Job: Reading the listing that follows, count the lines where "kannst" appears, and answer with only that count.

───

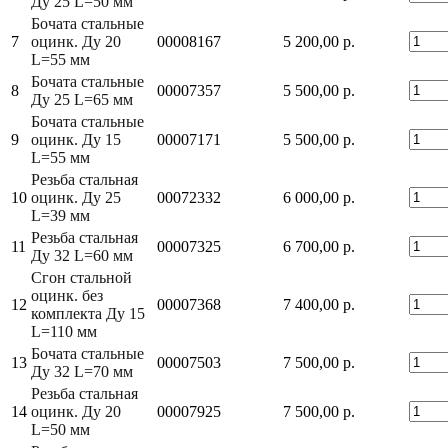
Ду 25 L=50 мм
Бочата стальные
7
оцинк. Ду 20
00008167
5 200,00 р.
L=55 мм
Бочата стальные
8
00007357
5 500,00 р.
Ду 25 L=65 мм
Бочата стальные
9
оцинк. Ду 15
00007171
5 500,00 р.
L=55 мм
Резьба стальная
10
оцинк. Ду 25
00072332
6 000,00 р.
L=39 мм
Резьба стальная
11
00007325
6 700,00 р.
Ду 32 L=60 мм
Сгон стальной
оцинк. без
12
00007368
7 400,00 р.
комплекта Ду 15
L=110 мм
Бочата стальные
13
00007503
7 500,00 р.
Ду 32 L=70 мм
Резьба стальная
14
оцинк. Ду 20
00007925
7 500,00 р.
L=50 мм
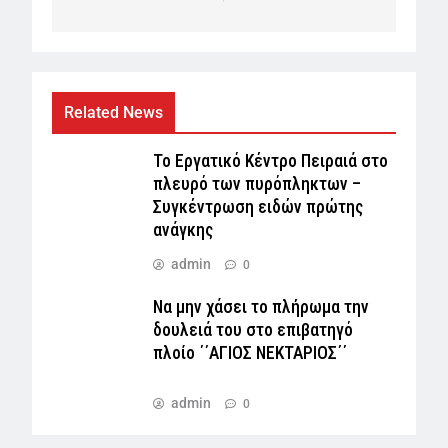
Related News
Το Εργατικό Κέντρο Πειραιά στο
πλευρό των πυρόπληκτων –
Συγκέντρωση ειδών πρώτης
ανάγκης
admin
0
Να μην χάσει το πλήρωμα την
δουλειά του στο επιβατηγό
πλοίο ΄΄ΑΓΙΟΣ ΝΕΚΤΑΡΙΟΣ΄΄
admin
0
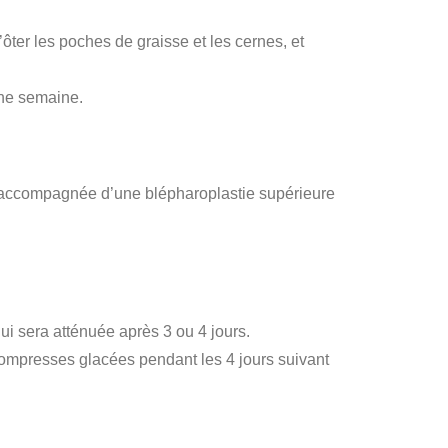
’ôter les poches de graisse et les cernes, et
 une semaine.
ours accompagnée d’une blépharoplastie supérieure
i sera atténuée après 3 ou 4 jours.
compresses glacées pendant les 4 jours suivant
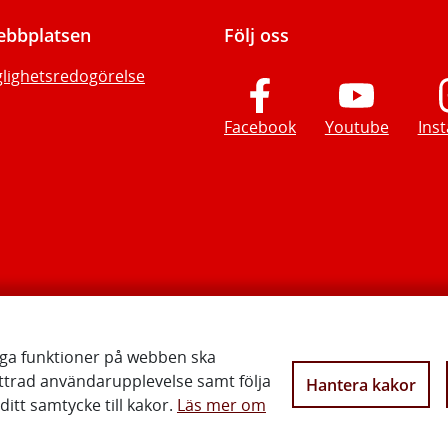
bbplatsen
Följ oss
glighetsredogörelse
Facebook
Youtube
Ins
iga funktioner på webben ska
ttrad användarupplevelse samt följa
Hantera kakor
Vi gör Sverige närmare
itt samtycke till kakor.
Läs mer om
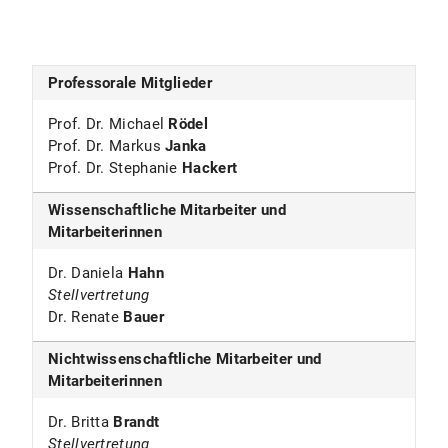
Professorale Mitglieder
Prof. Dr. Michael
Rödel
Prof. Dr. Markus
Janka
Prof. Dr. Stephanie
Hackert
Wissenschaftliche Mitarbeiter und
Mitarbeiterinnen
Dr. Daniela
Hahn
Stellvertretung
Dr. Renate
Bauer
Nichtwissenschaftliche Mitarbeiter und
Mitarbeiterinnen
Dr. Britta
Brandt
Stellvertretung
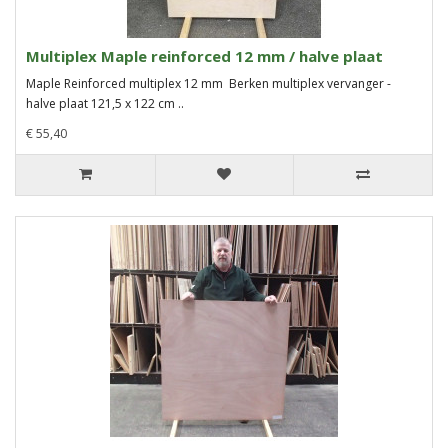
Multiplex Maple reinforced 12 mm / halve plaat
Maple Reinforced multiplex 12 mm Berken multiplex vervanger -
halve plaat 121,5 x 122 cm ..
€ 55,40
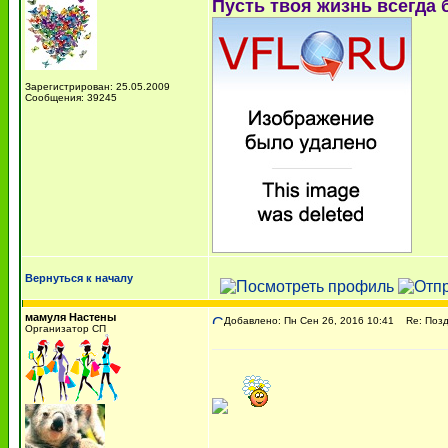
Пусть твоя жизнь всегда 
Зарегистрирован: 25.05.2009
Сообщения: 39245
Вернуться к началу
мамуля Настены
Добавлено: Пн Сен 26, 2016 10:41
Re: Поздр
Организатор СП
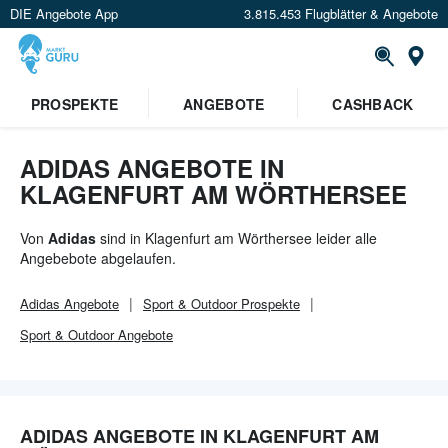
DIE Angebote App
3.815.453 Flugblätter & Angebote
Or
PROSPEKTE
ANGEBOTE
CASHBACK
ADIDAS ANGEBOTE IN
KLAGENFURT AM WÖRTHERSEE
Von
Adidas
sind in Klagenfurt am Wörthersee leider alle
Angebebote abgelaufen.
Adidas
Angebote
Sport & Outdoor
Prospekte
Sport & Outdoor
Angebote
ADIDAS ANGEBOTE IN KLAGENFURT AM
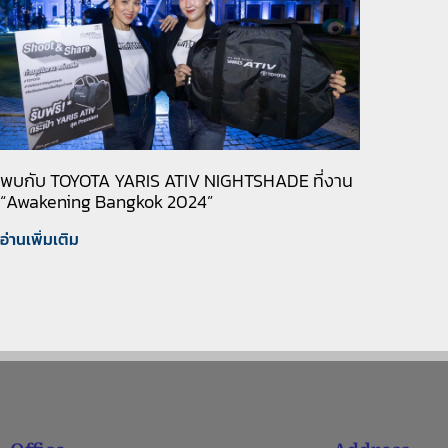
พบกับ TOYOTA YARIS ATIV NIGHTSHADE ที่งาน
“Awakening Bangkok 2024”
อ่านเพิ่มเติม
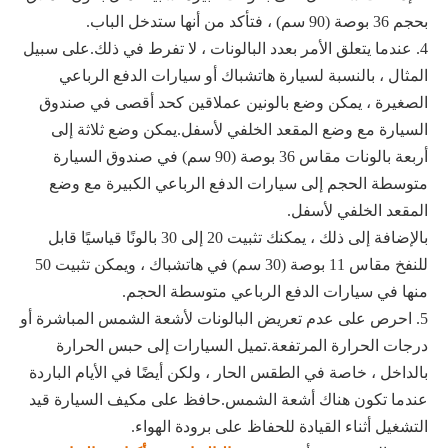
بحجم 36 بوصة (90 سم) ، فتأكد من أنها ستدخل الباب.
4. عندما يتعلق الأمر بعدد البالونات ، لا تفرط في ذلك.على سبيل
المثال ، بالنسبة لسيارة هاتشباك أو سيارات الدفع الرباعي
الصغيرة ، يمكن وضع بالونين عملاقين كحد أقصى في صندوق
السيارة مع وضع المقعد الخلفي لأسفل.يمكن وضع ثلاثة إلى
أربعة بالونات مقاس 36 بوصة (90 سم) في صندوق السيارة
متوسطة الحجم إلى سيارات الدفع الرباعي الكبيرة مع وضع
المقعد الخلفي لأسفل.
بالإضافة إلى ذلك ، يمكنك تثبيت 20 إلى 30 بالونًا قياسيًا قابل
للنفخ مقاس 11 بوصة (30 سم) في هاتشباك ، ويمكن تثبيت 50
منها في سيارات الدفع الرباعي متوسطة الحجم.
5. احرص على عدم تعريض البالونات لأشعة الشمس المباشرة أو
درجات الحرارة المرتفعة.تميل السيارات إلى حبس الحرارة
بالداخل ، خاصة في الطقس الحار ، ولكن أيضًا في الأيام الباردة
عندما تكون هناك أشعة الشمس.حافظ على مكيف السيارة قيد
التشغيل أثناء القيادة للحفاظ على برودة الهواء.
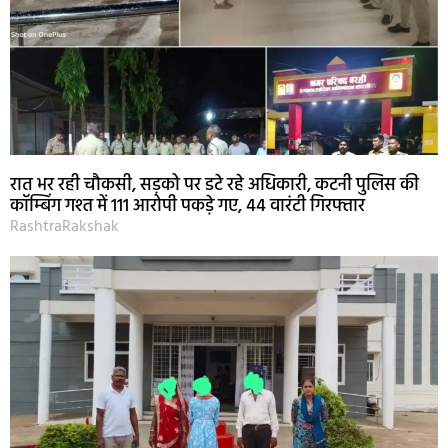
रात भर रही चौकसी, सड़को पर डटे रहे अधिकारी, कटनी पुलिस की
कॉम्बिंग गश्त में 111 आरोपी पकड़े गए, 44 वारंटी गिरफ्तार
RashtraRakshak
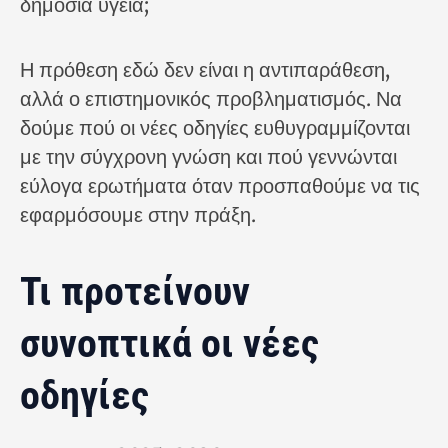
δημόσια υγεία;
Η πρόθεση εδώ δεν είναι η αντιπαράθεση,
αλλά ο επιστημονικός προβληματισμός. Να
δούμε πού οι νέες οδηγίες ευθυγραμμίζονται
με την σύγχρονη γνώση και πού γεννώνται
εύλογα ερωτήματα όταν προσπαθούμε να τις
εφαρμόσουμε στην πράξη.
Τι προτείνουν
συνοπτικά οι νέες
οδηγίες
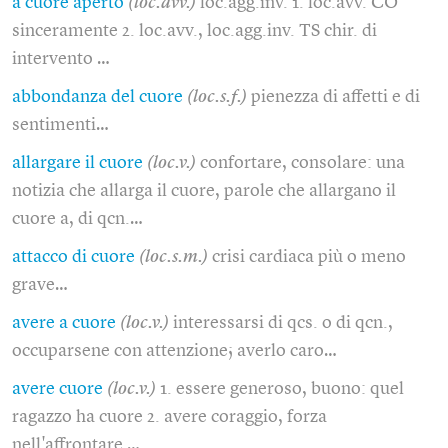
a cuore aperto
(loc.avv.)
loc.agg.inv. 1. loc.avv. CO
sinceramente 2. loc.avv., loc.agg.inv. TS chir. di
intervento …
abbondanza del cuore
(loc.s.f.)
pienezza di affetti e di
sentimenti…
allargare il cuore
(loc.v.)
confortare, consolare: una
notizia che allarga il cuore, parole che allargano il
cuore a, di qcn.…
attacco di cuore
(loc.s.m.)
crisi cardiaca più o meno
grave…
avere a cuore
(loc.v.)
interessarsi di qcs. o di qcn.,
occuparsene con attenzione; averlo caro…
avere cuore
(loc.v.)
1. essere generoso, buono: quel
ragazzo ha cuore 2. avere coraggio, forza
nell'affrontare …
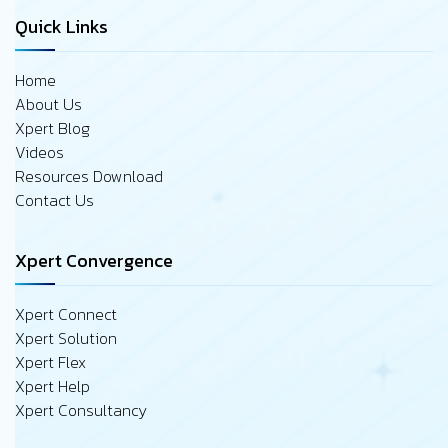
Quick Links
Home
About Us
Xpert Blog
Videos
Resources Download
Contact Us
Xpert Convergence
Xpert Connect
Xpert Solution
Xpert Flex
Xpert Help
Xpert Consultancy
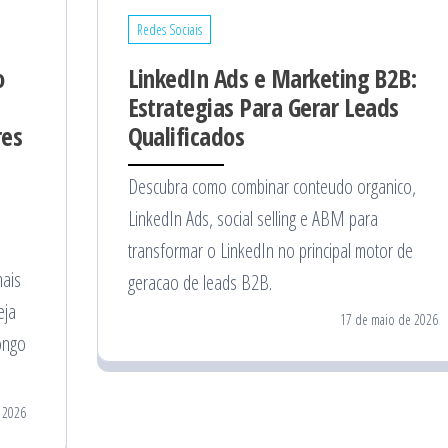
Redes Sociais
o
LinkedIn Ads e Marketing B2B:
Estrategias Para Gerar Leads
res
Qualificados
Descubra como combinar conteudo organico,
LinkedIn Ads, social selling e ABM para
transformar o LinkedIn no principal motor de
mais
geracao de leads B2B.
eja
17 de maio de 2026
ongo
 2026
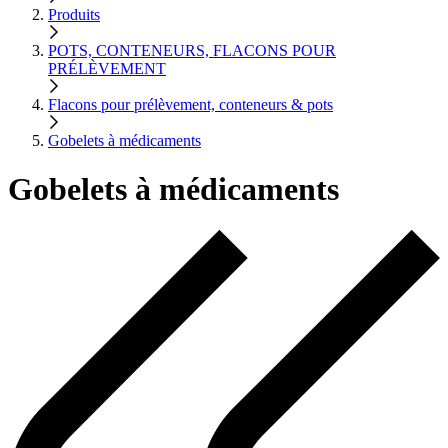
Produits
POTS, CONTENEURS, FLACONS POUR
PRÉLÈVEMENT
Flacons pour prélèvement, conteneurs & pots
Gobelets à médicaments
Gobelets à médicaments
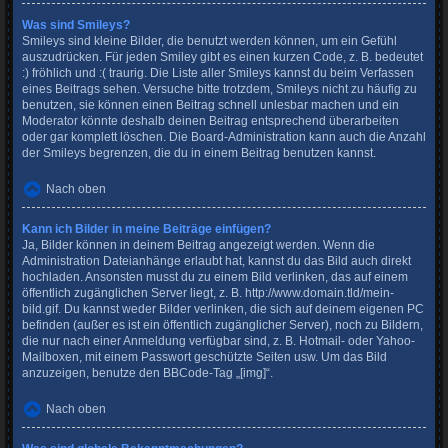
Was sind Smileys?
Smileys sind kleine Bilder, die benutzt werden können, um ein Gefühl
auszudrücken. Für jeden Smiley gibt es einen kurzen Code, z. B. bedeutet
:) fröhlich und :( traurig. Die Liste aller Smileys kannst du beim Verfassen
eines Beitrags sehen. Versuche bitte trotzdem, Smileys nicht zu häufig zu
benutzen, sie können einen Beitrag schnell unlesbar machen und ein
Moderator könnte deshalb deinen Beitrag entsprechend überarbeiten
oder gar komplett löschen. Die Board-Administration kann auch die Anzahl
der Smileys begrenzen, die du in einem Beitrag benutzen kannst.
Nach oben
Kann ich Bilder in meine Beiträge einfügen?
Ja, Bilder können in deinem Beitrag angezeigt werden. Wenn die
Administration Dateianhänge erlaubt hat, kannst du das Bild auch direkt
hochladen. Ansonsten musst du zu einem Bild verlinken, das auf einem
öffentlich zugänglichen Server liegt, z. B. http://www.domain.tld/mein-
bild.gif. Du kannst weder Bilder verlinken, die sich auf deinem eigenen PC
befinden (außer es ist ein öffentlich zugänglicher Server), noch zu Bildern,
die nur nach einer Anmeldung verfügbar sind, z. B. Hotmail- oder Yahoo-
Mailboxen, mit einem Passwort geschützte Seiten usw. Um das Bild
anzuzeigen, benutze den BBCode-Tag „[img]“.
Nach oben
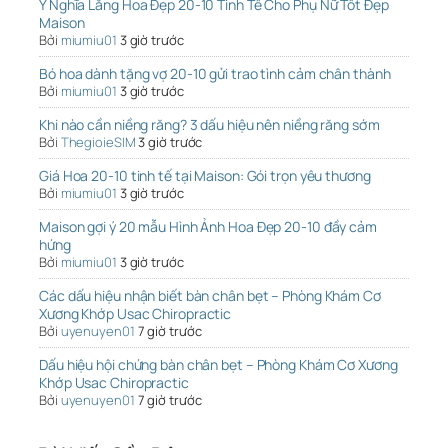
Ý Nghĩa Lẵng Hoa Đẹp 20-10 Tinh Tế Cho Phụ Nữ Tốt Đẹp
Maison
Bởi
miumiu01
3 giờ trước
Bó hoa dành tặng vợ 20-10 gửi trao tình cảm chân thành
Bởi
miumiu01
3 giờ trước
Khi nào cần niềng răng? 3 dấu hiệu nên niềng răng sớm
Bởi
ThegioieSIM
3 giờ trước
Giá Hoa 20-10 tinh tế tại Maison: Gói trọn yêu thương
Bởi
miumiu01
3 giờ trước
Maison gợi ý 20 mẫu Hình Ảnh Hoa Đẹp 20-10 đầy cảm
hứng
Bởi
miumiu01
3 giờ trước
Các dấu hiệu nhận biết bàn chân bẹt – Phòng Khám Cơ
Xương Khớp Usac Chiropractic
Bởi
uyenuyen01
7 giờ trước
Dấu hiệu hội chứng bàn chân bẹt – Phòng Khám Cơ Xương
Khớp Usac Chiropractic
Bởi
uyenuyen01
7 giờ trước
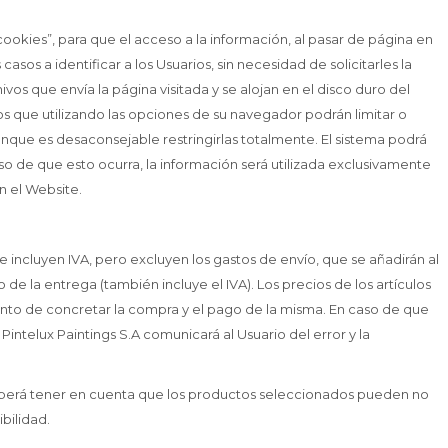
ookies”, para que el acceso a la información, al pasar de página en
sos a identificar a los Usuarios, sin necesidad de solicitarles la
os que envía la página visitada y se alojan en el disco duro del
 que utilizando las opciones de su navegador podrán limitar o
aunque es desaconsejable restringirlas totalmente. El sistema podrá
so de que esto ocurra, la información será utilizada exclusivamente
n el Website.
e incluyen IVA, pero excluyen los gastos de envío, que se añadirán al
de la entrega (también incluye el IVA). Los precios de los artículos
mento de concretar la compra y el pago de la misma. En caso de que
Pintelux Paintings S.A comunicará al Usuario del error y la
deberá tener en cuenta que los productos seleccionados pueden no
bilidad.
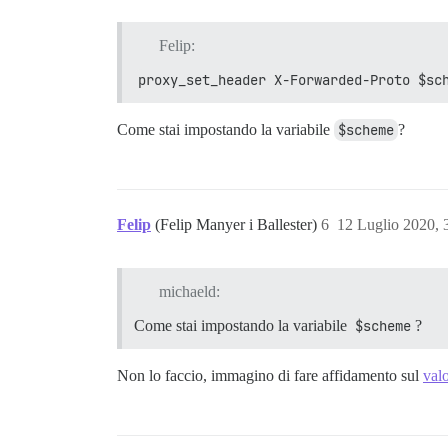
Felip:
proxy_set_header X-Forwarded-Proto $sc
Come stai impostando la variabile
$scheme
?
Felip
(Felip Manyer i Ballester)
6
12 Luglio 2020,
michaeld:
Come stai impostando la variabile
$scheme
?
Non lo faccio, immagino di fare affidamento sul
valo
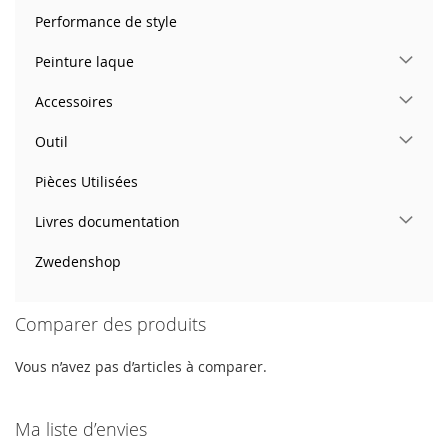
Performance de style
Peinture laque
Accessoires
Outil
Pièces Utilisées
Livres documentation
Zwedenshop
Comparer des produits
Vous n’avez pas d’articles à comparer.
Ma liste d’envies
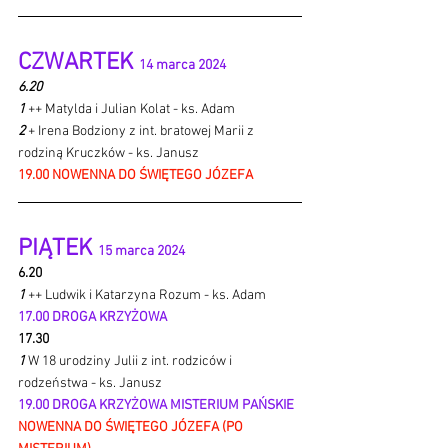
CZWARTEK 
14 marca 2024 
6.20
1 
++ Matylda i Julian Kolat - ks. Adam
2 
+ Irena Bodziony z int. bratowej Marii z 
rodziną Kruczków - ks. Janusz
19.00 NOWENNA DO ŚWIĘTEGO JÓZEFA
PIĄTEK 
15 marca 2024 
6.20 
1 
++ Ludwik i Katarzyna Rozum - ks. Adam
17.00 DROGA KRZYŻOWA
17.30 
1 
W 18 urodziny Julii z int. rodziców i 
rodzeństwa - ks. Janusz
19.00 DROGA KRZYŻOWA MISTERIUM PAŃSKIE
NOWENNA DO ŚWIĘTEGO JÓZEFA (PO 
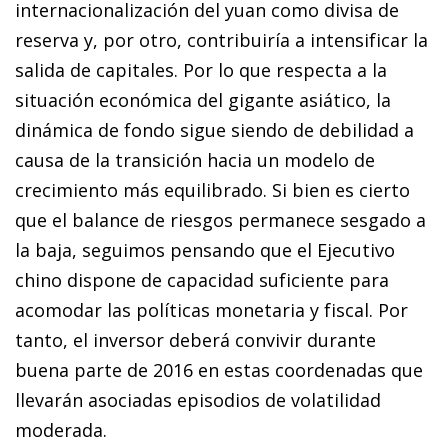
internacionalización del yuan como divisa de
reserva y, por otro, contribuiría a intensificar la
salida de ca­­­­pitales. Por lo que respecta a la
situación económica del gigante asiático, la
dinámica de fondo sigue siendo de debilidad a
causa de la transición hacia un modelo de
crecimiento más equilibrado. Si bien es cierto
que el balance de riesgos permanece sesgado a
la baja, seguimos pensando que el Ejecutivo
chino dispone de capacidad suficiente para
acomodar las políticas monetaria y fiscal. Por
tanto, el inversor deberá convivir durante
buena parte de 2016 en estas coordenadas que
llevarán asociadas episodios de volatilidad
moderada.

───

Answer box: 4